AI still unprepared to replace humans in office settings, study finds

In real workplace assignments, Gemini topped at 24% accuracy, and GPT-5.2 closed behind at 23%

By
Geo News Digital Desk
|
AI still unprepared to replace humans in office settings, study finds
AI still unprepared to replace humans in office settings, study finds

Around two years ago it was predicted by a tech giant that artificial intelligence (AI) would start taking over office workforces soon, but it seems that the time for AI to replace humans has not come yet, as a new study has clarified that AI isn't ready for that.

While an otherwise apprehension was given by Microsoft CEO Satya Nadella, the recent finding says that AI has not yet gained command over the nuances and nitty-gritty involving office life.
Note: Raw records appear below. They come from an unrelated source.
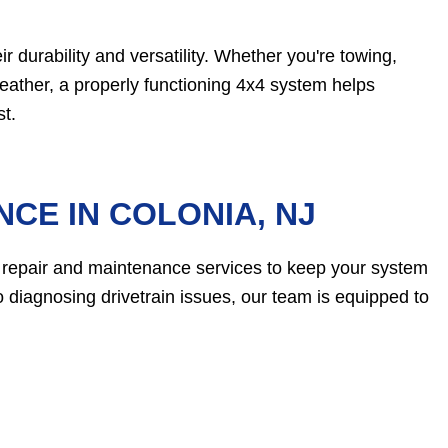
ir durability and versatility. Whether you're towing,
weather, a properly functioning 4x4 system helps
t.
CE IN COLONIA, NJ
 repair and maintenance services to keep your system
 diagnosing drivetrain issues, our team is equipped to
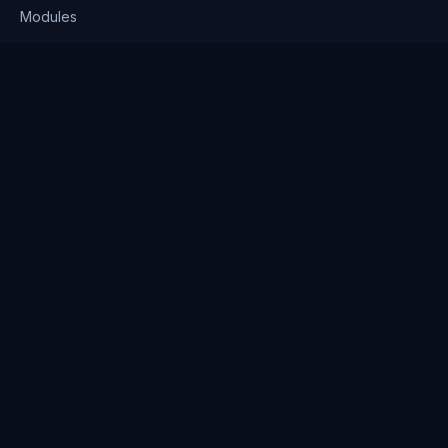
Modules
Solutions
Pricing
Company
About us
Why Clienserv
Industries
Contact
Resources
Blog
FAQ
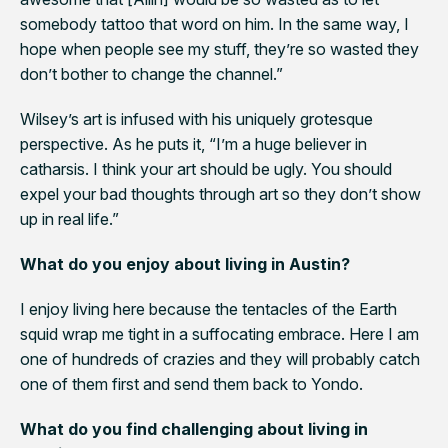
somebody tattoo that word on him. In the same way, I
hope when people see my stuff, they’re so wasted they
don’t bother to change the channel.”
Wilsey’s art is infused with his uniquely grotesque
perspective. As he puts it, “I’m a huge believer in
catharsis. I think your art should be ugly. You should
expel your bad thoughts through art so they don’t show
up in real life.”
What do you enjoy about living in Austin?
I enjoy living here because the tentacles of the Earth
squid wrap me tight in a suffocating embrace. Here I am
one of hundreds of crazies and they will probably catch
one of them first and send them back to Yondo.
What do you find challenging about living in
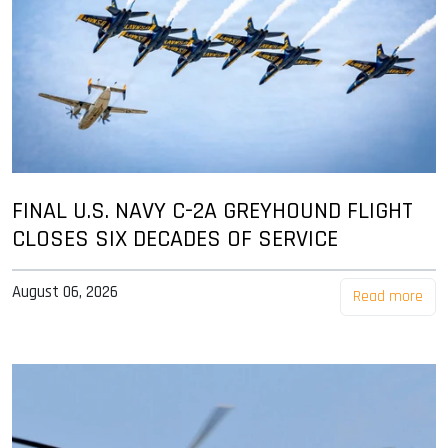
FINAL U.S. NAVY C-2A GREYHOUND FLIGHT
CLOSES SIX DECADES OF SERVICE
August 06, 2026
Read more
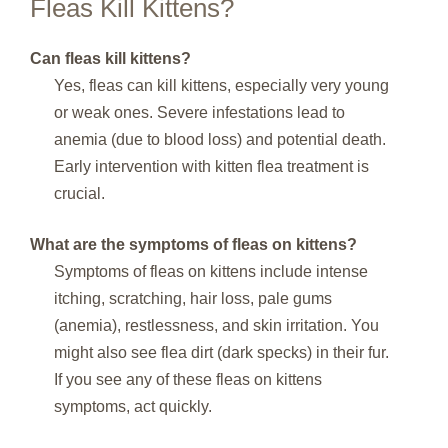
Fleas Kill Kittens?
Can fleas kill kittens?
Yes, fleas can kill kittens, especially very young
or weak ones. Severe infestations lead to
anemia (due to blood loss) and potential death.
Early intervention with kitten flea treatment is
crucial.
What are the symptoms of fleas on kittens?
Symptoms of fleas on kittens include intense
itching, scratching, hair loss, pale gums
(anemia), restlessness, and skin irritation. You
might also see flea dirt (dark specks) in their fur.
If you see any of these fleas on kittens
symptoms, act quickly.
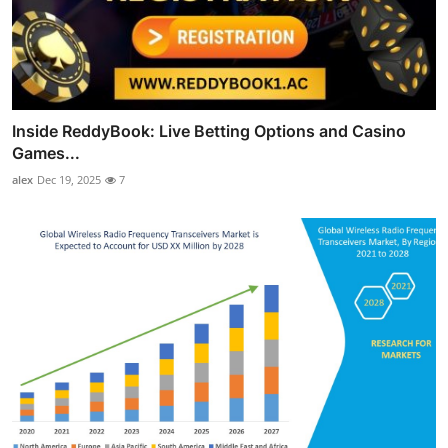
Inside ReddyBook: Live Betting Options and Casino
Games...
alex
Dec 19, 2025
7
Training-data company Mercor has introduced a new benchmark called APEX-Agents, designed to test AI systems in more realistic professional scenarios.

The benchmark is not like typical evaluations that ask a model to produce a poem or solve a tidy maths puzzle. It uses genuine queries from lawyers, consultants and bankers. The tasks are multi-step and require navigating different sources of information, reminiscent of the complexity surrounding real workplace assignments.

The findings of the study are surreal, saying that even the most advanced models available, including Gemini 3 Flash and GPT-5.2, failed to achieve a 25% accuracy rate.

Gemini topped the chart at 24%, GPT-5.2 closed behind at 23, and other systems scored in the teens.

According to Mercor’s chief executive, Brendan Foody, the problem is not raw processing power but context. Office work often involves checking messages, reviewing policy documents, analysing spreadsheets and combining insights into a coherent answer.

Humans switch between these sources with relative ease. AI systems, however, struggle when information is scattered and ambiguous.

As the study concludes that AI behaves less like an experienced professional and more like an unreliable intern, it can be established that AI's full takeover of office jobs isn't near enough.